In contrast, small-scale farmers generally do not just produce cereals, not least because they want to have a varied diet and they produce what they want to eat and that can be sold on local markets. And they may want to produce other products such as fuel and fibre. Smaje discusses the role of vegetables, trees and livestock in this small-scale agriculture. With regard to meat-eating he contrasts the ‘shopping isle ethics’ with ‘peasant ethics’:

“When you are standing in the supermarket isle trying to decide which ready-meal to buy it’s almost certainly ‘better for the environment’ to choose a bean dinner over a beef one.  But it’s ‘better for the environment’ still to choose a local, low-energy farming system, and that system will raise livestock…”

The livestock that system will raise will be ‘default livestock’ – following the arguments made by Simon Fairlie in Meat a Benign Extravagance.

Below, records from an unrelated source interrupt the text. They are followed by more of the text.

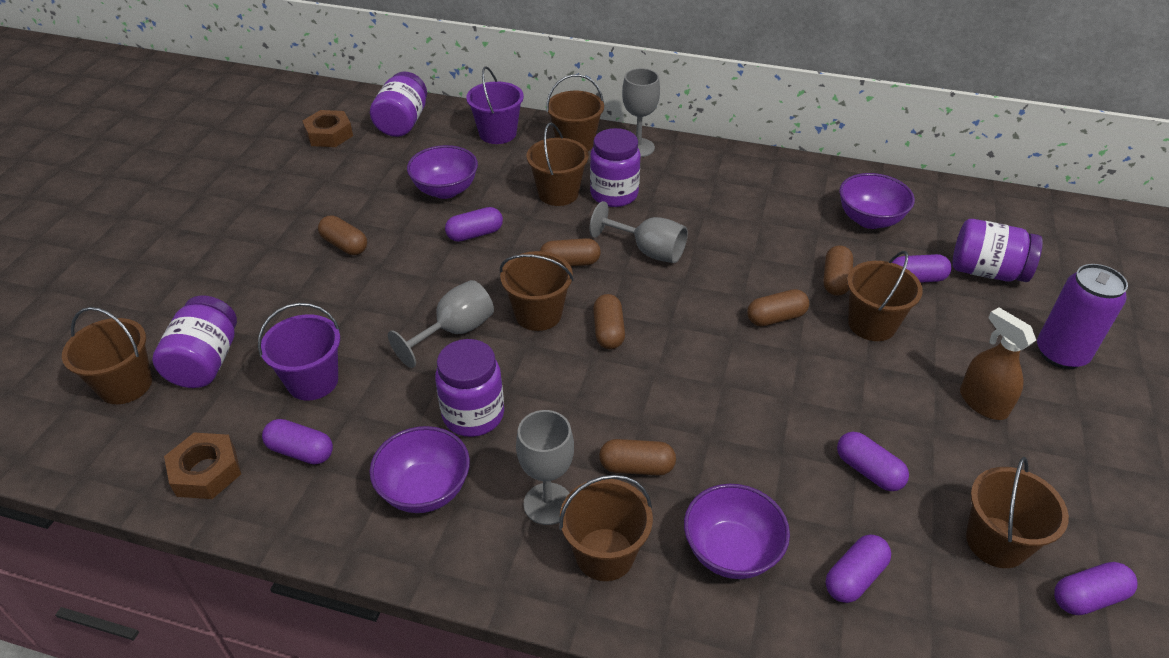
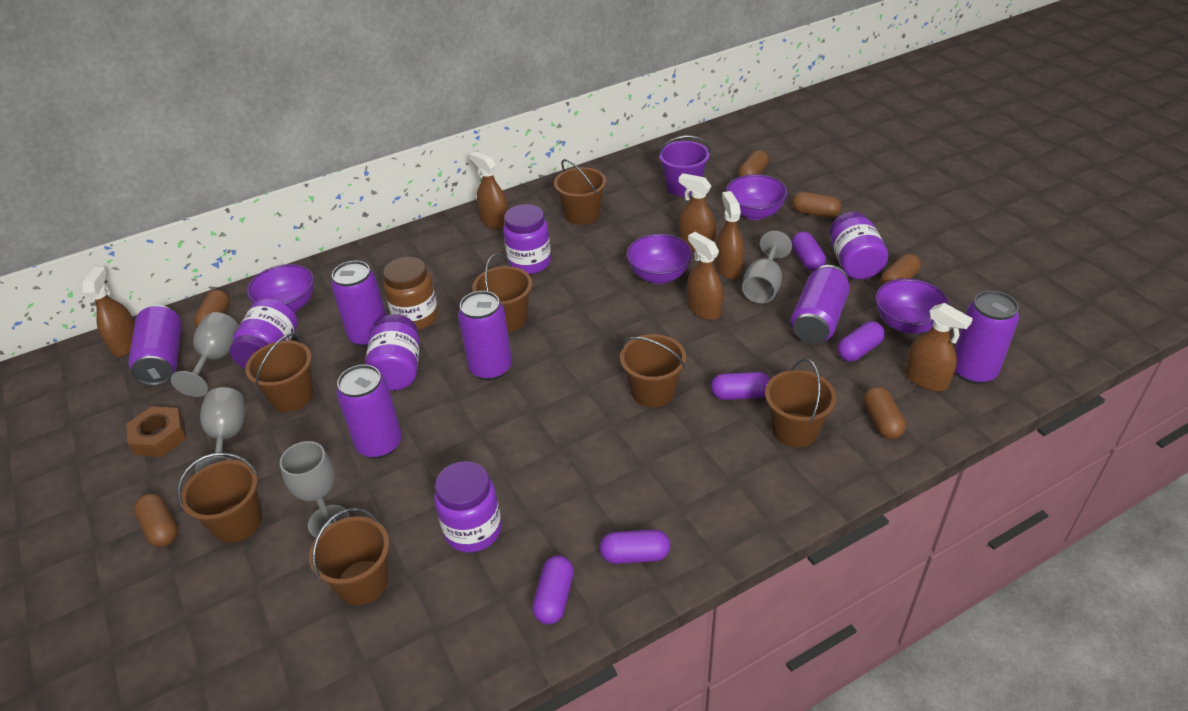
brown jar: none = 0 -> [383,257,438,330] = 1
brown nut: [164,433,241,499] [302,110,353,147] = 2 -> [126,406,187,457] = 1
brown spray bottle: [960,307,1036,420] = 1 -> [83,266,135,357] [470,151,508,230] [679,173,716,252] [687,232,723,320] [715,191,744,280] [905,303,973,391] = 6
purple bucket: [258,303,340,400] [466,66,524,144] = 2 -> [658,136,710,196] = 1
purple can: [1037,264,1128,369] = 1 -> [128,305,182,386] [331,261,386,347] [336,365,402,459] [458,291,512,380] [791,265,850,344] [955,291,1019,384] = 6
purple capsule: [262,419,333,465] [445,207,503,242] [826,535,891,603] [837,432,909,491] [892,254,952,283] [1054,562,1137,615] = 6 -> [532,555,574,624] [600,529,670,564] [711,372,770,400] [792,231,826,271] [837,321,885,362] = 5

Could Smaje’s small-scale agriculture actually feed us? He argues that in many parts of the world it already does and it is the over-production of industrially produced cereals that causes hunger because it destroys local food systems. He reports the results of modelling that he has carried out for the UK that suggests an agricultural system consisting of mixed arable farms, with some dairy, small holdings, market gardens, urban city farms and household gardens could feed a population of 83 million – an increase on today’s population to allow for the UK to take its fair share of climate refugees. In this modelling he assumes: that no fossil fuels are used (so farms have to also produce the biodiesel they would need for machinery, or oats if traction is provided by horses); that yields would be substantially lower than today, and that the 30% of farmland that is currently ‘rough grazing’ is given over to re-wilding. The diet this farming system could produce would be low in sugar, meat and fats. In the UK climate more calories per acre can be produced by growing potatoes than any other crop – hence the over-reliance of nineteenth century Irish peasants on potatoes. They ate 2.5 kg of potatoes a day each. Smaje’s diet has 0.6 kg a day per person. 15% of the workforce would be employed in agriculture in Smaje’s scenario: a big increase on the UK today, but similar to the proportion working in agriculture today in countries such as Mexico, Tunisia and the Ukraine.

This percentage actually seems quite low to me given the discussion elsewhere in the book about people leaving urban centres for rural areas, spreading out so they can ‘skim renewable energy flows’, rather than being concentrated in urban centres reliant on the stocks of energy contained in fossil fuels. Eighty-five percent of the population would have to earn their living doing something other than agriculture, though they may produce food in their own gardens or as volunteers at city farms. What they do may of course supply services to agriculture, so more than 15% of the population could well live and work in rural areas.

This is a complex book that is an important contribution to the debate we need to have about how we are going to adapt to climate change and the other crises we face. It steers clear of techno-optimistic visions, but also of bright green futures, where all our problems will be solved by the transition to a zero carbon economy. There is trouble ahead, but also hope that we may find a congenial way to live.